PHILADELPHIA – A man accused of ambushing a Philadelphia police officer with a hail of gunfire in the name of the Islamic State group refused to cooperate at the start of his attempted murder trial Thursday, telling a judge that he won't "plead to anyone but Allah."
With his back to a crowd of officers that included the city's police commissioner, Edward Archer, 32, offered the same response again and again as each charge stemming from the 2016 shooting was read aloud.
"Respectfully, your honor, I don't plead to anyone but Allah," Archer said.
At the request of the judge, pleas of not guilty were entered and prosecutors began their work.
"Make no mistake about it, Edward Archer was a man with a plan that night," Assistant District Attorney Jan McDermott said, adding that he was "lying in wait" with an illegal handgun, gloves and a scarf around his face.
McDermott told jurors that Archer rushed toward Officer Jesse Hartnett with a handgun drawn as the policeman rolled through a west Philadelphia intersection in his police cruiser. Archer fired 13 bullets, three of which shattered bones and damaged nerves in Hartnett's arm. Hartnett, who required multiple surgeries after the shooting, still managed to shoot back at the attacker, striking him once in the buttocks, the prosecutor said.
"This case is about two men: Officer Jesse Hartnett and the man who tried to murder him, Edward Archer," McDermott said.
Archer's lawyer countered in a brief opening statement that mainly focused on the fact that defendants are presumed innocent until proven guilty.
Jurors then watched a surveillance video that showed a person in an all-white gown unloading a handgun into the driver's side of a squad car. The gunshots, pointed out by a detective who noted the small flashes of light from the muzzle of the firearm, were let off in rapid succession as the person approached closer and closer until their hands appeared to be inside the shattered window of the vehicle.
The shooter fled, according to the video, and was followed on foot by a wounded Hartnett.
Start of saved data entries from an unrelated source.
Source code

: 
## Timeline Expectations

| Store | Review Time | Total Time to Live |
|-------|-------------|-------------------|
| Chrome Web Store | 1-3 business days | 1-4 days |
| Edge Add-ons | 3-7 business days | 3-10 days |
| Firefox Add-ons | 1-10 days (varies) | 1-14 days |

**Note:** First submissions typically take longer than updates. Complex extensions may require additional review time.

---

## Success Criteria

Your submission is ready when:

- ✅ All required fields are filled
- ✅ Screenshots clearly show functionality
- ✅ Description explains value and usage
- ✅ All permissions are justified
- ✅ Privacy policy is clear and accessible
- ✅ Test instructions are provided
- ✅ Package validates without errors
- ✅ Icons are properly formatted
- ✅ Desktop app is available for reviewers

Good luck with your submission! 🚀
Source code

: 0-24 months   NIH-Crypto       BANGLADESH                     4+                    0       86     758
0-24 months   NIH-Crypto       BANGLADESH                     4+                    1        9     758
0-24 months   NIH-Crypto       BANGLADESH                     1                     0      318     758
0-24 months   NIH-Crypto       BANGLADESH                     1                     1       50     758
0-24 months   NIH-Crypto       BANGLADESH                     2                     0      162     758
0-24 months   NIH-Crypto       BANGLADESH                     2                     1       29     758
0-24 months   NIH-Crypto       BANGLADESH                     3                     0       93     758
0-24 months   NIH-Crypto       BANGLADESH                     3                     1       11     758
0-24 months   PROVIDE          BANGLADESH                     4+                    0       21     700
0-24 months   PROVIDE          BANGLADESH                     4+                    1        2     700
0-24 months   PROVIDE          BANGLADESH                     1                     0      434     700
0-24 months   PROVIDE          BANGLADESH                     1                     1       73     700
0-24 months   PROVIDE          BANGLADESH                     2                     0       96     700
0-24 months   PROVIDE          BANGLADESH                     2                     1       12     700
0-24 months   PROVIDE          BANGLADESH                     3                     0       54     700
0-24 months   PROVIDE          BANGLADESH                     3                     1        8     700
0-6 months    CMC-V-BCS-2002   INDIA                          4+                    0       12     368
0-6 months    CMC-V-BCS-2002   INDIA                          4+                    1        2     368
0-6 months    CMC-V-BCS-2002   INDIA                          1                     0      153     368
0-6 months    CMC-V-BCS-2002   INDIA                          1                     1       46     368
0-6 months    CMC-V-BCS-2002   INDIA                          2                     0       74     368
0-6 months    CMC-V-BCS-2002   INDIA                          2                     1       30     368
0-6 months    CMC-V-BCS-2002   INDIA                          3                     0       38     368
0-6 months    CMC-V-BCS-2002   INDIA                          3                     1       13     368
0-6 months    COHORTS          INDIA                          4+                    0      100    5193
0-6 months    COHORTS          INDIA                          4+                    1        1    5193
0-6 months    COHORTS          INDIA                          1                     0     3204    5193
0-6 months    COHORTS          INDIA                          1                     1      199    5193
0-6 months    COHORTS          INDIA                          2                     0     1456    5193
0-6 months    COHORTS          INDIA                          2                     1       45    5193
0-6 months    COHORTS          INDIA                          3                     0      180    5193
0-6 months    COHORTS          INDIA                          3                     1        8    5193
Archer was arrested only a few blocks away, authorities said.
When prosecutors played the frantic police radio chatter that followed the shooting, a woman in a front row of the courtroom gallery began sobbing. A clerk passed a box of tissues in her direction.
"I'm shot! I'm bleeding heavily," Hartnett could be heard saying over the radio recording.
A gasp was heard when images of the blood-splashed car doors and crosswalk were displayed on the court's flat-screen TVs.
Archer's links to the Islamic State group remain unclear.
After Archer's arrest, a police official told reporters that the suspect said "I follow Allah. I pledge my allegiance to the Islamic State, and that's why I did what I did."
Investigators believe Archer traveled to Saudi Arabia in 2011 and to Egypt in 2012, the FBI has said. The agency referred further questions to a spokesman for the city's district attorney's office, who did not immediately respond to an emailed request.
Philadelphia Police Department Commissioner Richard Ross, when asked if there's anything else to suggest Archer has links to the extremist group, he said he did not immediately know. He called Archer's statements at the start of the hearing "bizarre."
Archer's attorneys have previously said that the suspect may have mental health problems. He was, however, ruled to be competent enough to stand trial.